Schizophrenia is complex... the challenge is being able to maintain a balance with this everyday life and the world happening in one's mind...
the world happening in the mind is as real as the one happening physically.
It is not easy when everything you do and are is continually... well... in simplicity, continually attacked.
It is physically very debilitating, and can be very painful, especially when one is determined to be one's self, well as much of one's self as one can figure out one is through it all, and therefore pulling against what is happening in one's mind.

If you imagine how you might feel if every word, for example, you wrote as you did this Post... and therefore every thought and memory and action that happens as you are doing the Post was being challenged by another or, many others, in many different ways... but you proceed regardless, achieve the Post... how might you feel when finished?

That may help you to have some insight to what a Schizophrenic is possibly experiencing every moment of every day and night.

I won't write more, and I do hope I have not over-stepped acceptance.
May the words I have given here have made sense and have maybe helped you.

Schizophrenia, when good, can give 'Sight', Healing Ability, Communication skills with what is not necessarily able to be seen, felt or heard by those not affected.
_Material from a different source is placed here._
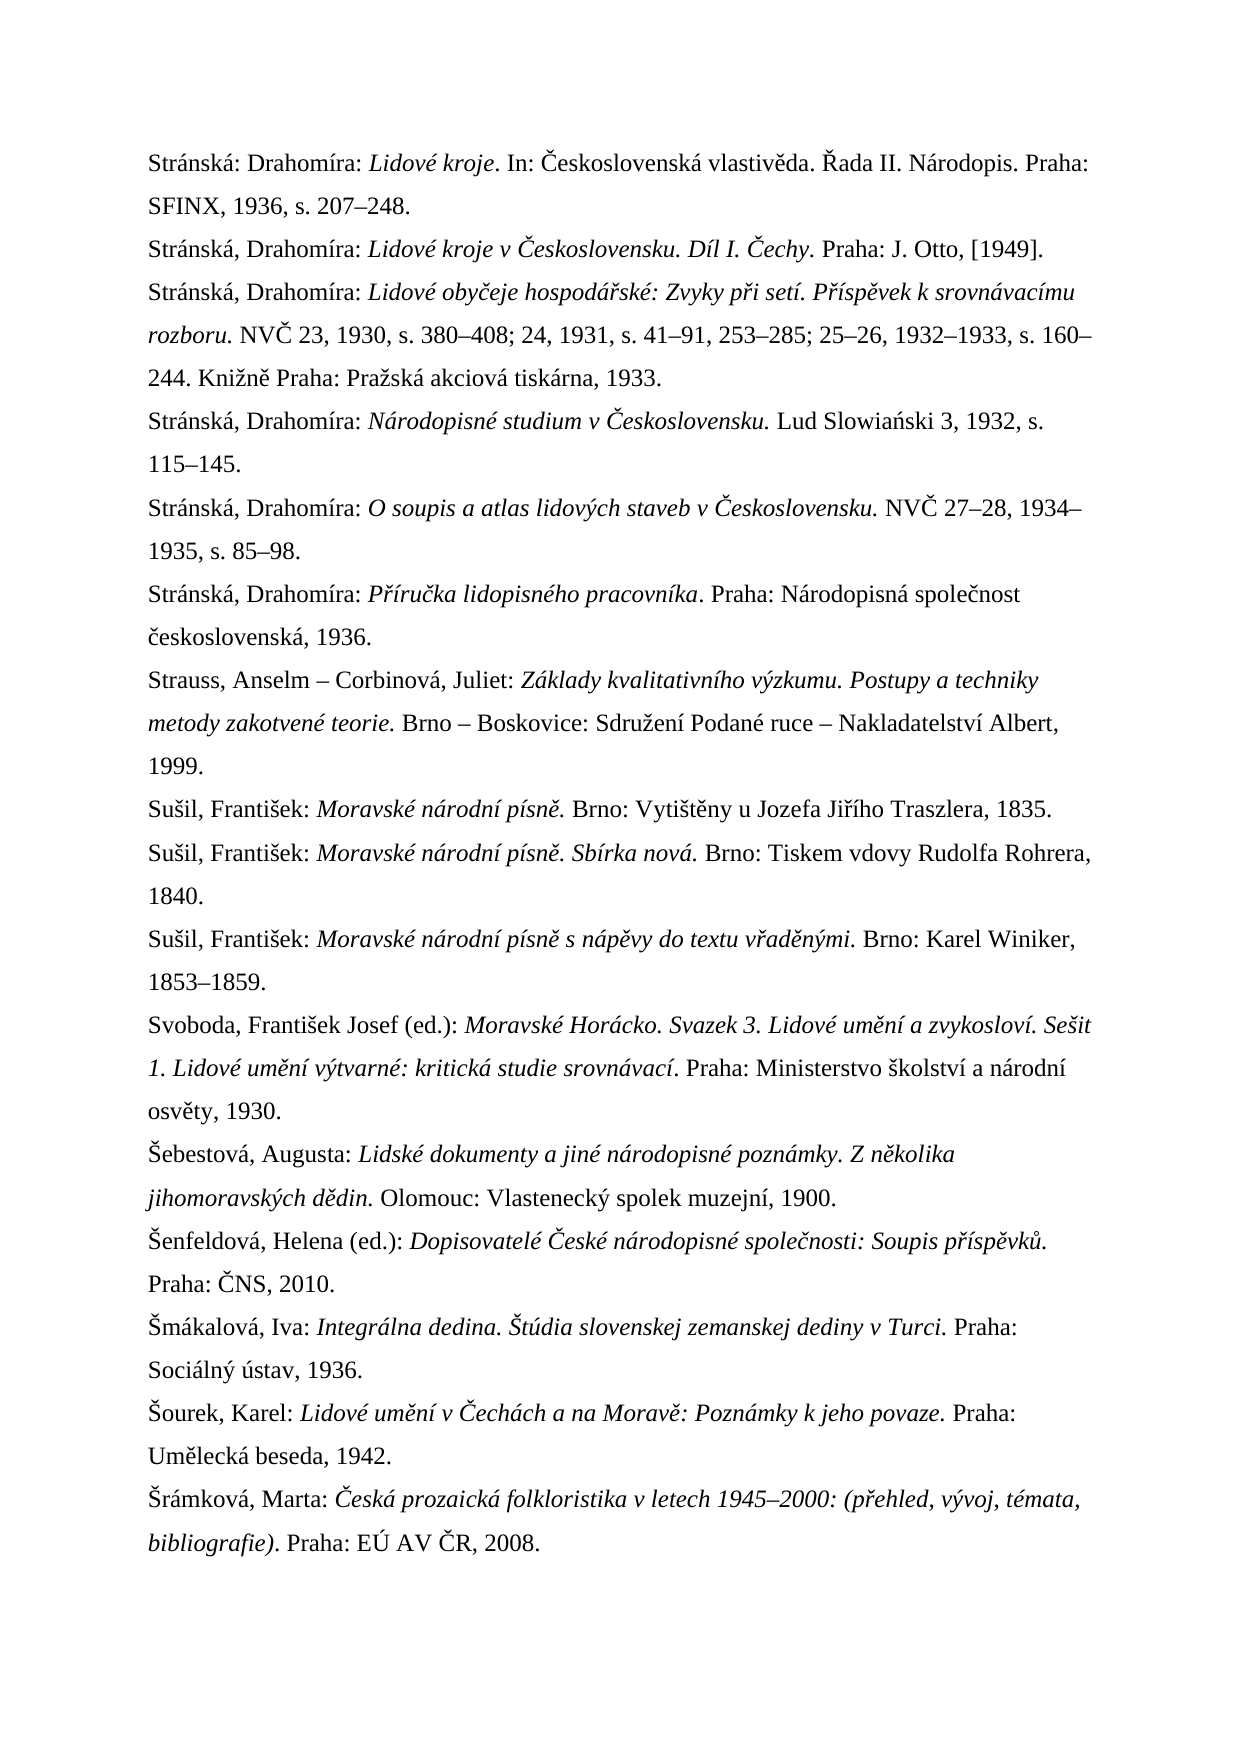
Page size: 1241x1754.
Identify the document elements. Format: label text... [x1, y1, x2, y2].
But when like, what I presume, your Sister is experiencing... then her life is more likely to be a Living Hell.

Zom, I find your Blog interesting, your Art Style intriguing, and also beautiful and your words enjoyable to read.

Good luck with the changes happening for you, may they and you integrate with integrity and pleasure.
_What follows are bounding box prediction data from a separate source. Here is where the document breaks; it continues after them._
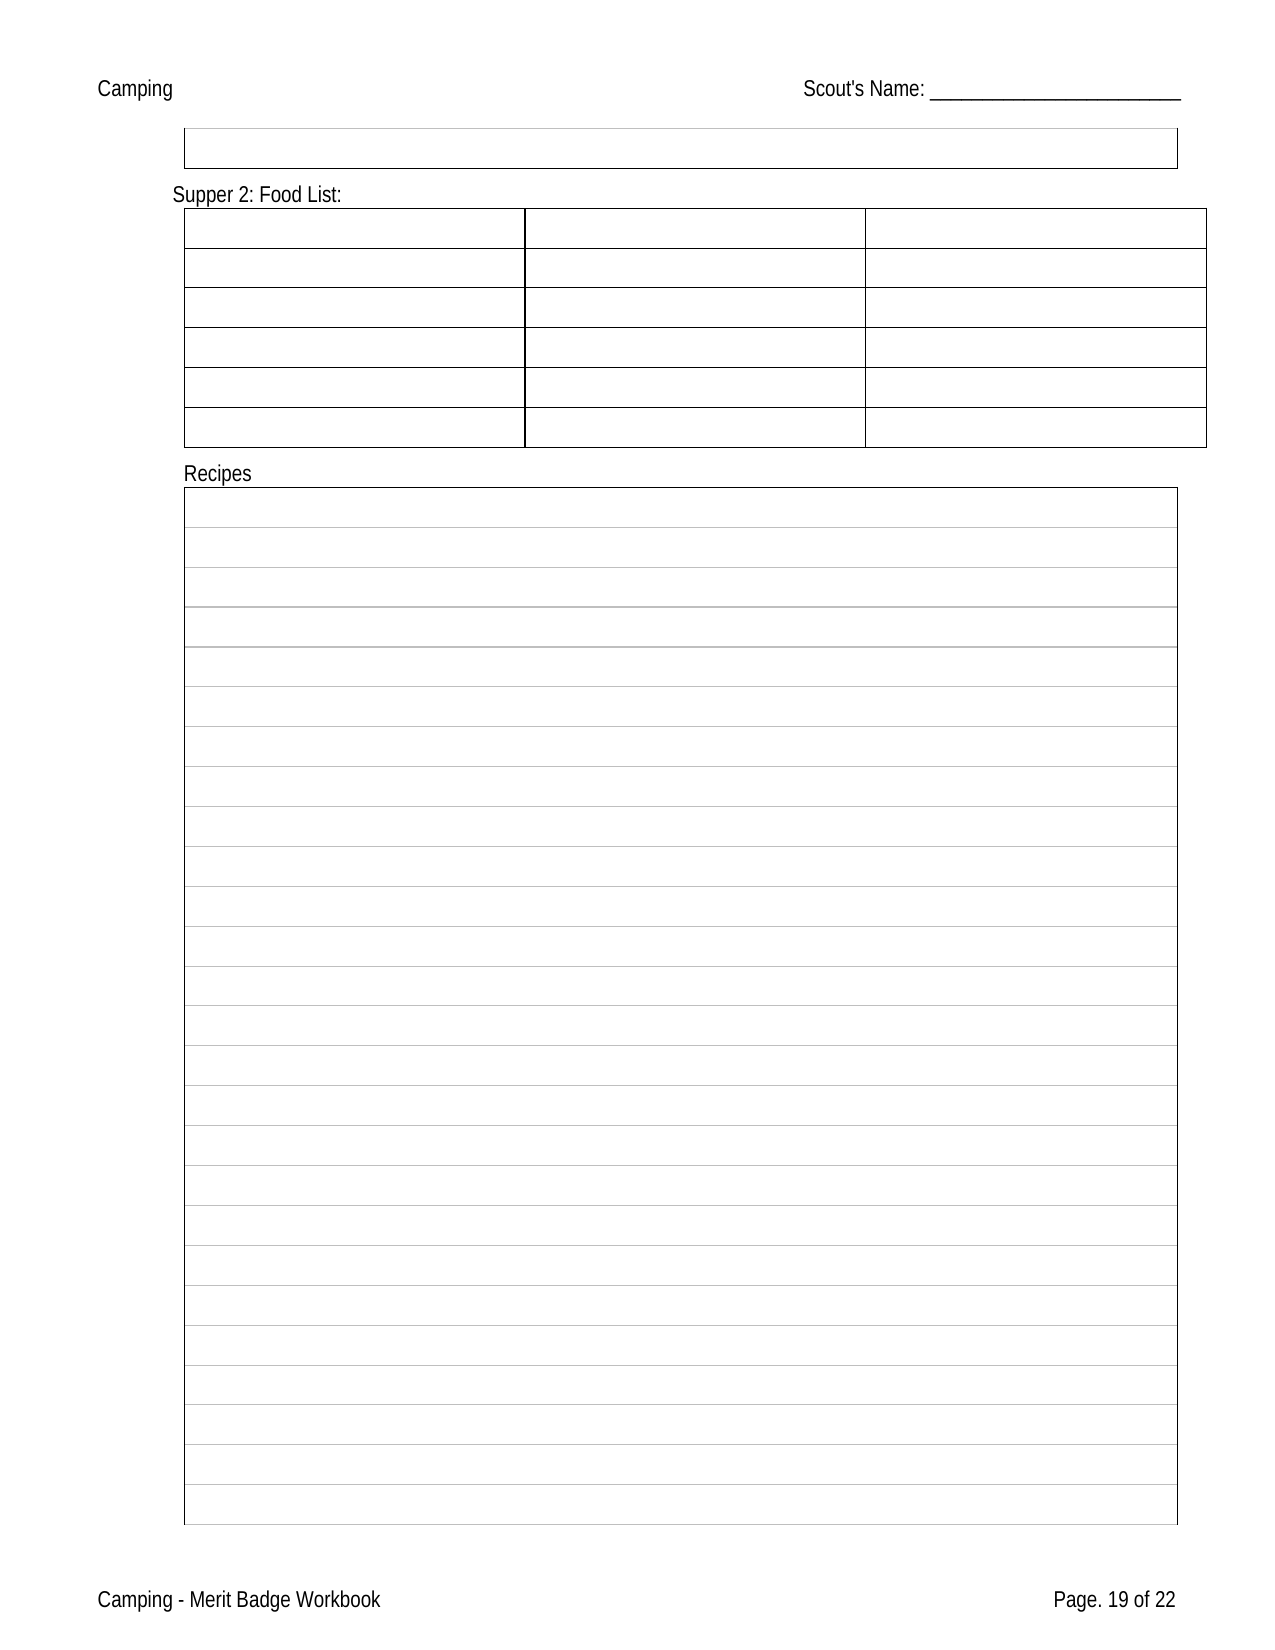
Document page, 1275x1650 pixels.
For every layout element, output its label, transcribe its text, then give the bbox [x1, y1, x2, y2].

table_cell [185, 648, 1177, 686]
table_cell [866, 368, 1206, 407]
table_cell [866, 328, 1206, 367]
table_cell [185, 408, 524, 447]
table_cell [185, 767, 1177, 806]
table_cell [185, 687, 1177, 726]
table_cell [526, 328, 865, 367]
table_cell [185, 328, 524, 367]
table_cell [185, 887, 1177, 926]
table_cell [185, 368, 524, 407]
table_cell [185, 1246, 1177, 1285]
table_cell [185, 1206, 1177, 1245]
table_cell [185, 1126, 1177, 1165]
table_cell [866, 408, 1206, 447]
table_cell [185, 1366, 1177, 1404]
table_cell [185, 528, 1177, 567]
table_cell [185, 1286, 1177, 1324]
table_cell [185, 967, 1177, 1005]
table_cell [185, 1405, 1177, 1444]
table_cell [185, 568, 1177, 606]
table_cell [526, 408, 865, 447]
table_cell [185, 807, 1177, 846]
table_header [185, 488, 1177, 527]
table_cell [866, 249, 1206, 287]
text Recipes [184, 460, 1177, 487]
table_header [185, 209, 524, 247]
table_cell [185, 1445, 1177, 1484]
table_cell [866, 288, 1206, 327]
table_cell [185, 847, 1177, 886]
table_cell [185, 1326, 1177, 1364]
table_cell [185, 249, 524, 287]
table_header [866, 209, 1206, 247]
table_cell [185, 608, 1177, 646]
table_cell [185, 288, 524, 327]
subtitle Supper 2: Food List: [172, 181, 1177, 207]
table_cell [526, 288, 865, 327]
table_cell [185, 727, 1177, 766]
table_header [526, 209, 865, 247]
table_cell [185, 1046, 1177, 1085]
table_cell [185, 927, 1177, 966]
table_cell [185, 1006, 1177, 1045]
table_cell [185, 1485, 1177, 1524]
table_cell [185, 1166, 1177, 1205]
table_cell [526, 249, 865, 287]
table_cell [526, 368, 865, 407]
table_cell [185, 1086, 1177, 1125]
table_cell [185, 129, 1177, 168]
Good wishes from Magda in Queensland Australia

Zom said...

Thankyou Magda so much for your thoughtful and generous comment. I appreciate what you have shared.
It is helpful.

Connie said...

Zom, your presence here online was missed. Welcome back.

And I look forward to watching the New reveal itself in your life and your art.

BIG Hugs,
Connie

hali said...

Zom- came here from the quote Connie posted... this post resonates so deeply with me now. It is good to feel that others experience this delicate balance of making space for the new to bloom when the appropriate time for it to assimilate with what has already been sown presents itself. also - your artwork is stunning. thank you for being you. i look forward to your future insights.

Zom said...

Hali what a beautiful comment you have given me. Thank you.

nollyposh said...

So wonderful to have you back DDZ <3
Not surprisingly you have put into words my very feelings... i feel the very same way about the right timing... i too am looking for the signs & learning in the meantime the value of patience <3

Carolyn said...

I come a little late to this post, but I commend your trip to connect with family.

It sounds like a deep journey. I suggest journaling/collage from your future self. It can be transforming to imagine the feelings of confidence and knowing that your future self will have looking back on this time, and journaling from this point of view.